WHAT TO DO
The expected output is a copy of every line in the records with the string "wrist".

[Recorded data]
#####

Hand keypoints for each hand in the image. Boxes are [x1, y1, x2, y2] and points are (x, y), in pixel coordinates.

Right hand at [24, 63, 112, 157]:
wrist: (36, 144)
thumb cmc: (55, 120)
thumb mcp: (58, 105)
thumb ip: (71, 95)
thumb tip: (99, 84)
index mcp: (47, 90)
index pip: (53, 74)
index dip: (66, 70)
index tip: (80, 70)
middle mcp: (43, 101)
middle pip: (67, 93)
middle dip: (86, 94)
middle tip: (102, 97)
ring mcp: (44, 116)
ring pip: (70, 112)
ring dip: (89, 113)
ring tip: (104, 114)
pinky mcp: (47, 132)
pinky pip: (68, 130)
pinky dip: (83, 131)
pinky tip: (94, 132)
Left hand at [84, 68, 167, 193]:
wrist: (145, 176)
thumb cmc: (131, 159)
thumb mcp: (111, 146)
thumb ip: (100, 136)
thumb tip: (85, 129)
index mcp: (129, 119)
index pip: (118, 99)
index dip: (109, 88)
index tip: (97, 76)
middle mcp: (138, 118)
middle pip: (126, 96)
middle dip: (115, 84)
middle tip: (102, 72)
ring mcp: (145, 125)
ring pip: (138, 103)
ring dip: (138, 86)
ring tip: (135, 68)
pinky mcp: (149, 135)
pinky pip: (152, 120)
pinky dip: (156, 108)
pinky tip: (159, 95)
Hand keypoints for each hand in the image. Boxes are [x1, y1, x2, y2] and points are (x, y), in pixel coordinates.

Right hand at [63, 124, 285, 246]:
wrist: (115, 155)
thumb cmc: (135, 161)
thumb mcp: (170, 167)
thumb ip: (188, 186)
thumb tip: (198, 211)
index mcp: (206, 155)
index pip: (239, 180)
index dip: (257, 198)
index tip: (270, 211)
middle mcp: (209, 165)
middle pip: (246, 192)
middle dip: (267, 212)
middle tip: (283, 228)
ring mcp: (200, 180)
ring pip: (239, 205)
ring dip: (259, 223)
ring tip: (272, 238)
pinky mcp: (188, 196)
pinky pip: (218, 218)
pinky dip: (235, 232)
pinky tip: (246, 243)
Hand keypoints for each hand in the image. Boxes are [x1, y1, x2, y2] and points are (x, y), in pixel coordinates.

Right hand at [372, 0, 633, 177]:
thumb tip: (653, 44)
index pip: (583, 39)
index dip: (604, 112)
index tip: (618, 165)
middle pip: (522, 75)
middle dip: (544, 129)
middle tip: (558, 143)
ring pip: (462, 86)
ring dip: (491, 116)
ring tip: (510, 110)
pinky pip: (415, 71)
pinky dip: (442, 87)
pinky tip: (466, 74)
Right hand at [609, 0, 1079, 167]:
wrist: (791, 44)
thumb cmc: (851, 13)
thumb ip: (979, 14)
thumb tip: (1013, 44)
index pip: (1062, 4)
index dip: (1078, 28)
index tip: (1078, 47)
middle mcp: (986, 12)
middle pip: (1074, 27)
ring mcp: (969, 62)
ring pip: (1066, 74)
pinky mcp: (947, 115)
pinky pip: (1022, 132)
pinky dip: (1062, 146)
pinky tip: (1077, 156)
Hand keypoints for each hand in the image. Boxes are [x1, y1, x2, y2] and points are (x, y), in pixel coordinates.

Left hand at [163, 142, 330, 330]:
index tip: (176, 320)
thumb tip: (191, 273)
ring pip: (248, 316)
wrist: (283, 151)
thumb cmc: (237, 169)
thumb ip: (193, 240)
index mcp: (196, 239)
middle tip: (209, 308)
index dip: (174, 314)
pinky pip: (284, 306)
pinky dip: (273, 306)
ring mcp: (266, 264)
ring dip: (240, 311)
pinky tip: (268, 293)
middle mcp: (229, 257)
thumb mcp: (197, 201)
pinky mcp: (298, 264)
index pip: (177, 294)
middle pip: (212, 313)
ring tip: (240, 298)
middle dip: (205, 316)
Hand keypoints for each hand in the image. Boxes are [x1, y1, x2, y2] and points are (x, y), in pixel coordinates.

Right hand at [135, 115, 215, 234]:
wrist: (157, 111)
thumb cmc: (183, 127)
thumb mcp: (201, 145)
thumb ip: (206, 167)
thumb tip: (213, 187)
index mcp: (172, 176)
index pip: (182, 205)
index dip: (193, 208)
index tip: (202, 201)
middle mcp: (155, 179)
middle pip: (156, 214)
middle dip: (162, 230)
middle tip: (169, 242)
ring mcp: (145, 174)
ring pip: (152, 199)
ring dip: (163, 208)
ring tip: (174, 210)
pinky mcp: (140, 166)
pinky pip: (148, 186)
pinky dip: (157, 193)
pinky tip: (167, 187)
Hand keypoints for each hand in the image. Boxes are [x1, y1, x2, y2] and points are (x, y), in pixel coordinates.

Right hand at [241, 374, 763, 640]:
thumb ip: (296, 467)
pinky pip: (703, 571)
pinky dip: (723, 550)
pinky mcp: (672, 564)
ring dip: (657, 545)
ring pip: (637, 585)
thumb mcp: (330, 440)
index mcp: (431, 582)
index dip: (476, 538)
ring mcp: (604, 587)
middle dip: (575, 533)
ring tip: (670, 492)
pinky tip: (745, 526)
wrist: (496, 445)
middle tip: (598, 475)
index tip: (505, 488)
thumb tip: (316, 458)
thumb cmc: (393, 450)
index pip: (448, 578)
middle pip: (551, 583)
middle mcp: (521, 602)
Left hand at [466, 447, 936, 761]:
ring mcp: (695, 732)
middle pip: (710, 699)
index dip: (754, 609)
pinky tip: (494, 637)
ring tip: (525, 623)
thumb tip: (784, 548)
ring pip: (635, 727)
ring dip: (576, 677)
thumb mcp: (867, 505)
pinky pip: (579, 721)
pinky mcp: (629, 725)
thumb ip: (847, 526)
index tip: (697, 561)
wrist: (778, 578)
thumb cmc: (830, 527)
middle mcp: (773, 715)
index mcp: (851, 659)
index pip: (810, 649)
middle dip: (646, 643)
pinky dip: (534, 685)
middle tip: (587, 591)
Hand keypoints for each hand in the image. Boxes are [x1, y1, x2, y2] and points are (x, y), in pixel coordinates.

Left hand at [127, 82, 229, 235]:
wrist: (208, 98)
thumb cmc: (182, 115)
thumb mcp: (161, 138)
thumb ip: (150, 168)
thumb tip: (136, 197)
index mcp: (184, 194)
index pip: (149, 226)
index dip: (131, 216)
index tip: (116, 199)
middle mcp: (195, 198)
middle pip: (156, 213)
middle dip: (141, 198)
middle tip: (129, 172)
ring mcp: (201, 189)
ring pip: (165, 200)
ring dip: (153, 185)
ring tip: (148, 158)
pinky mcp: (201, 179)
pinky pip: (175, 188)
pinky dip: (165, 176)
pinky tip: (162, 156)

#####

SOLVED PROBLEM
wrist: (36, 144)
wrist: (145, 176)
wrist: (115, 155)
wrist: (791, 44)
wrist: (283, 151)
wrist: (157, 111)
wrist: (496, 445)
wrist: (778, 578)
wrist: (208, 98)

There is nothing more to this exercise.